A new year, a new book about Pentaho. And many times a book about Pentaho Data Integration (PDI). While this could seem a topic, it’s true at least for the last years. Some of you could think that this is a bad thing, but it’s not. If there is a great piece of software that it’s worth to spend some time to learn and master in the whole Pentaho stack is PDI, a.k.a Kettle, for old friends. Don’t doubt about it. Not for a second. If you want to be a Data Scientist is a good skill to add to your toolbox.
For those who still don’t know what is Pentaho Data Integration, the simplest answer is: it’s an open source ETL tool created 10 years ago by Matt Caster.
About the book
As many other books about PDI, the book starts explaining what is PDI adding a brief summary of its story.

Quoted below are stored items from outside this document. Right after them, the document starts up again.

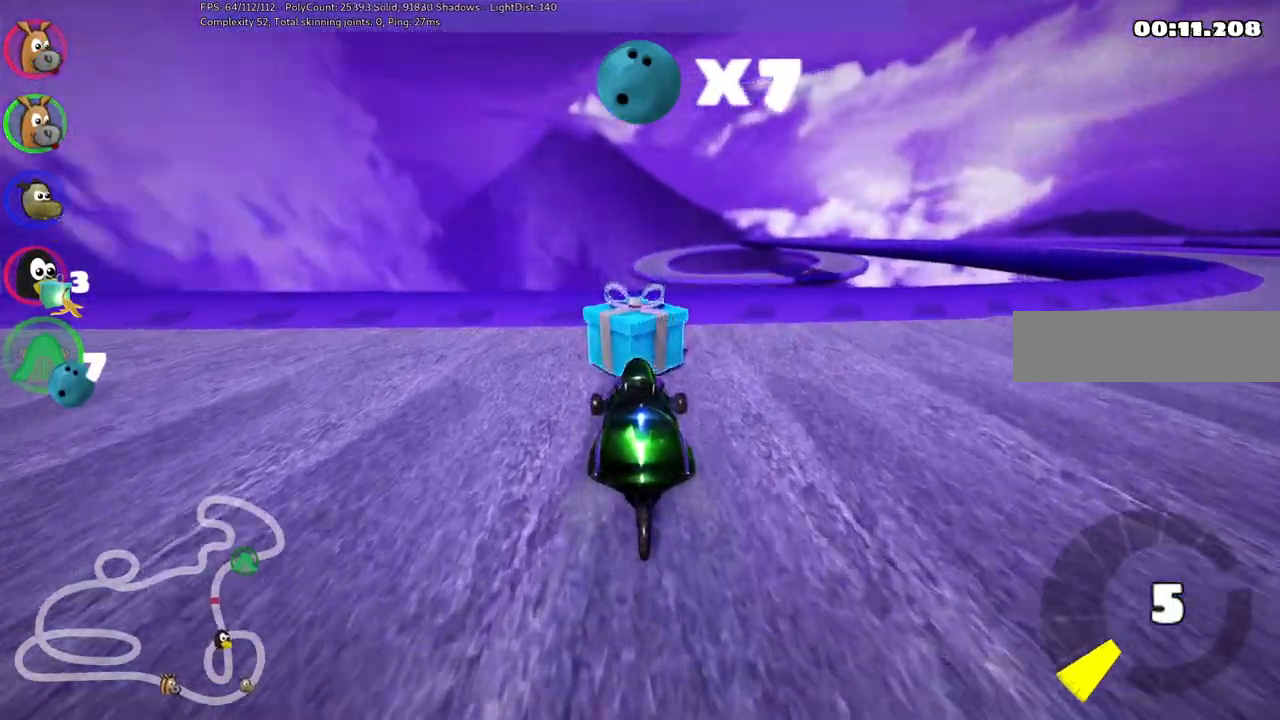
{"keys": ["down"], "events": [[83, "up", "up"], [183, "down", "down"]]}
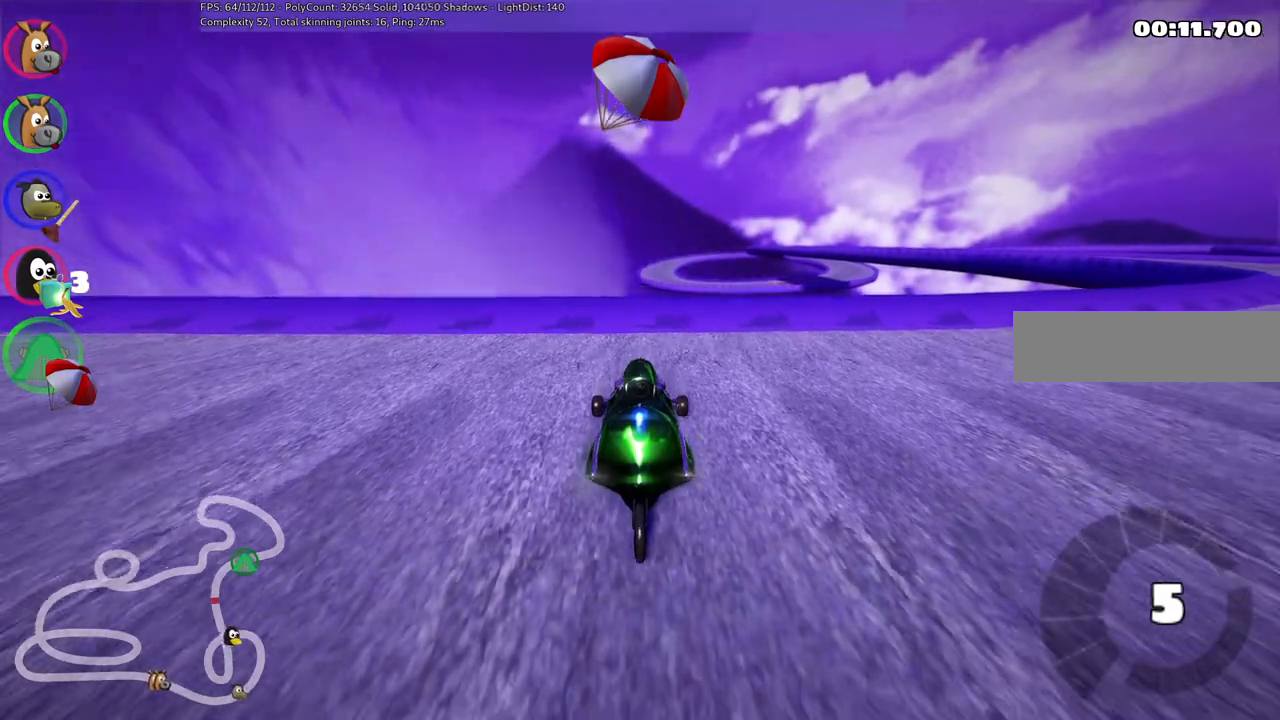
{"keys": [], "events": [[100, "space", "down"], [250, "down", "up"], [250, "space", "up"]]}
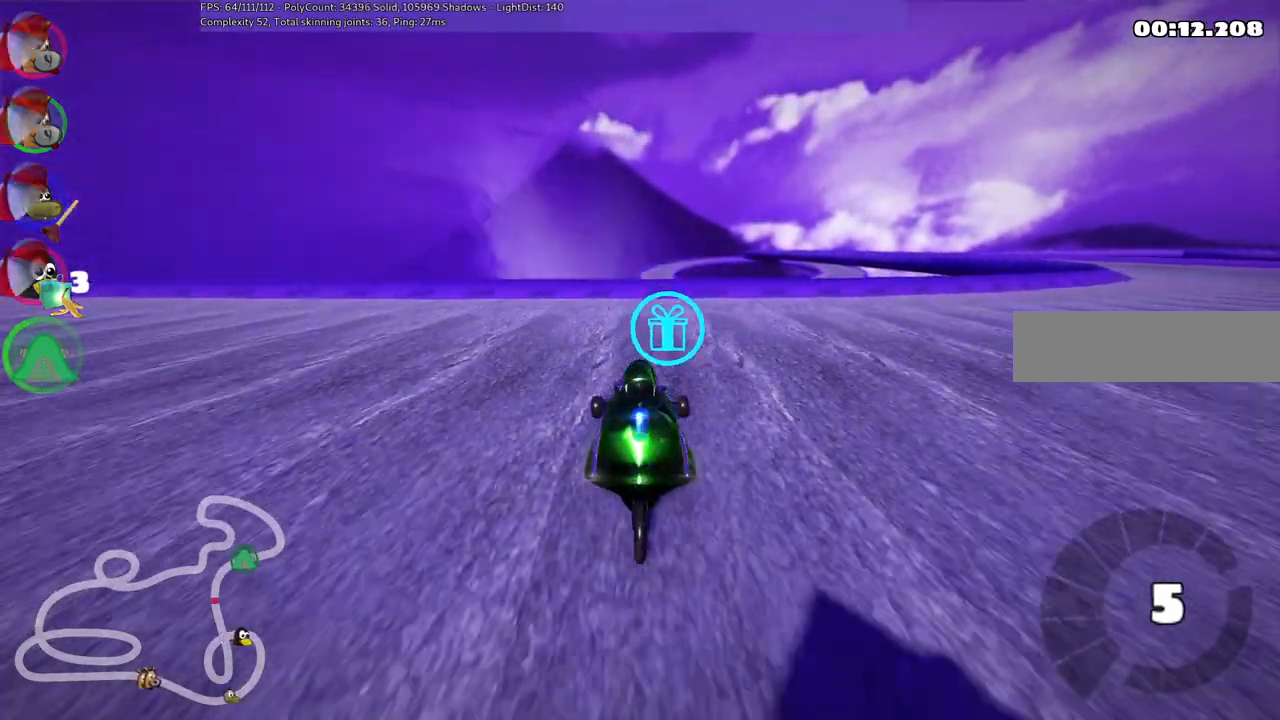
{"keys": ["up"], "events": [[317, "up", "down"]]}
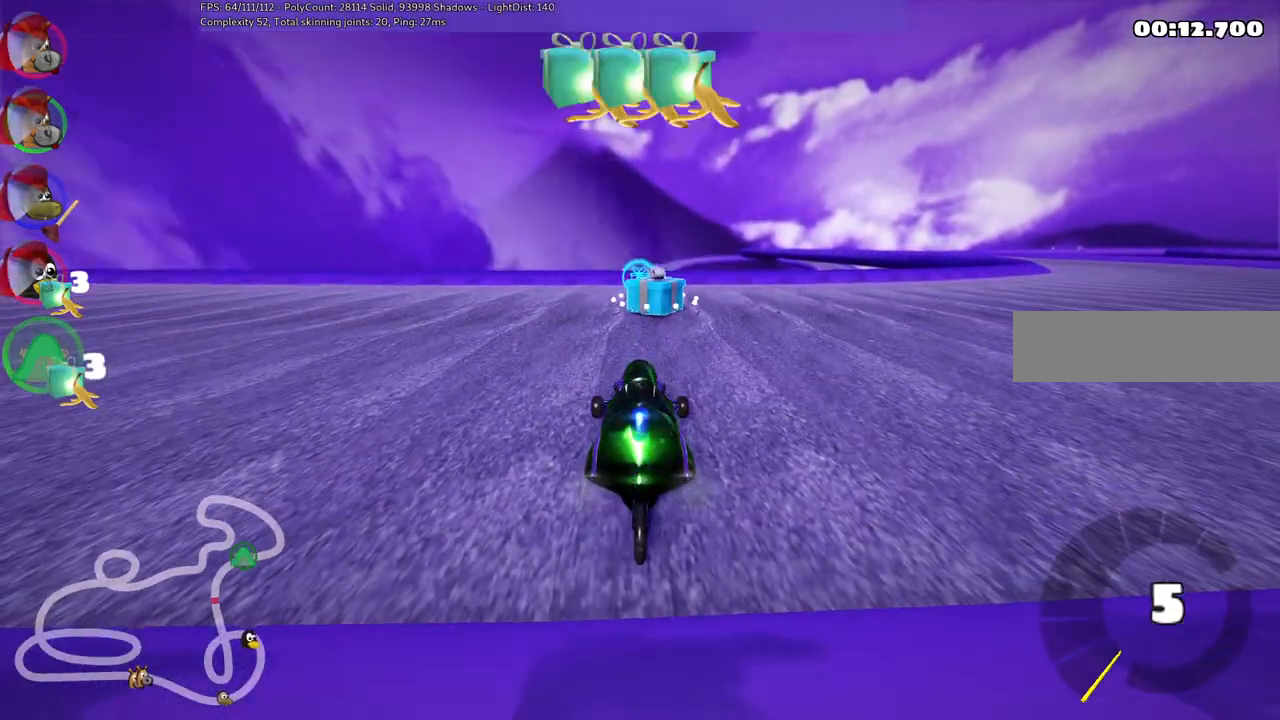
{"keys": ["up"], "events": []}
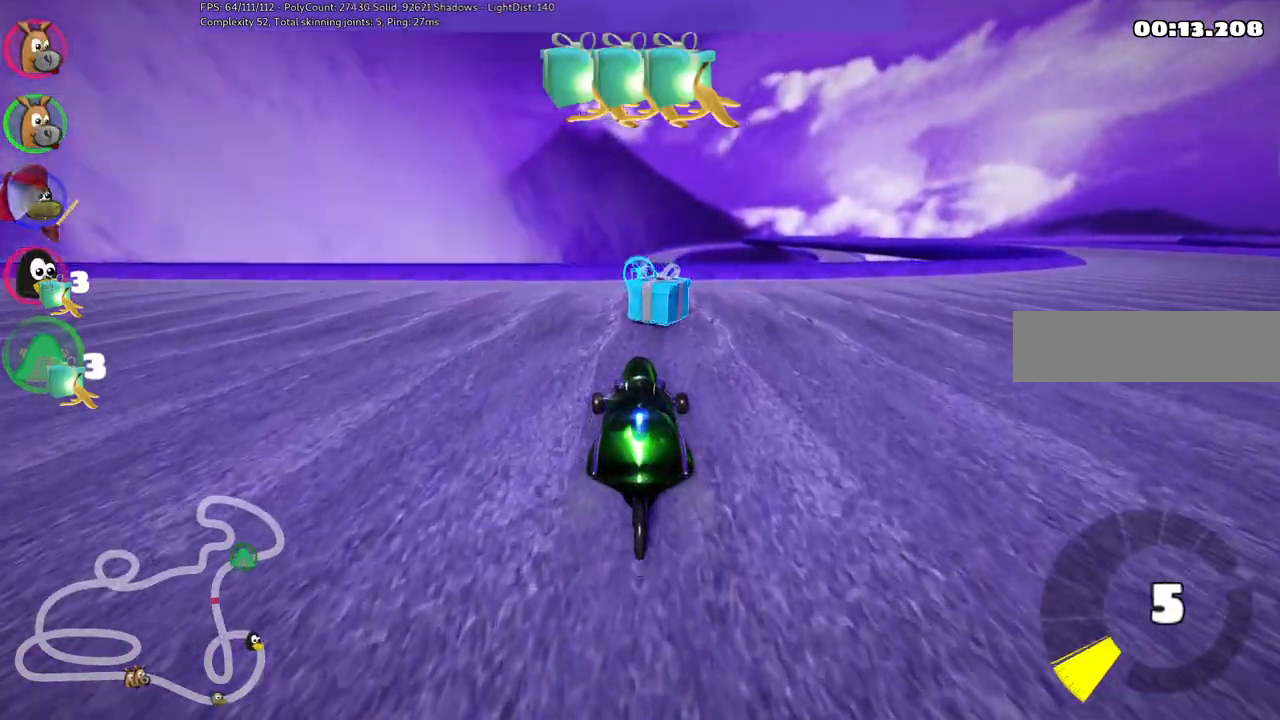
{"keys": [], "events": [[367, "up", "up"]]}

As many of you already known, PDI is a quite powerful tool but mastering all the features requires time and commitment before you are able to design enterprise-level ETLs.
This book can help with that goal. Starting with how to create a simple transformation and a simple job (the two types of ETL processes according PDI), the book provides valuable information, tips and insights on how to master the use of the command line, the repository, the execution log or scheduling jobs and transformations. Let’s put it clear it helps you to master some of the most important features when using PDI in a project as your main ETL tools. It is particularly interesting and useful the chapter “Scheduling PDI jobs and transformations”.
With a straight narrative, this short book is easy to read and in my humble opinion it could be an interesting complement to your PDI library if you are looking for a quick guide.
However it should be said that if you are looking for a book describing the data warehousing process and how to use PDI for that process, this is not your book.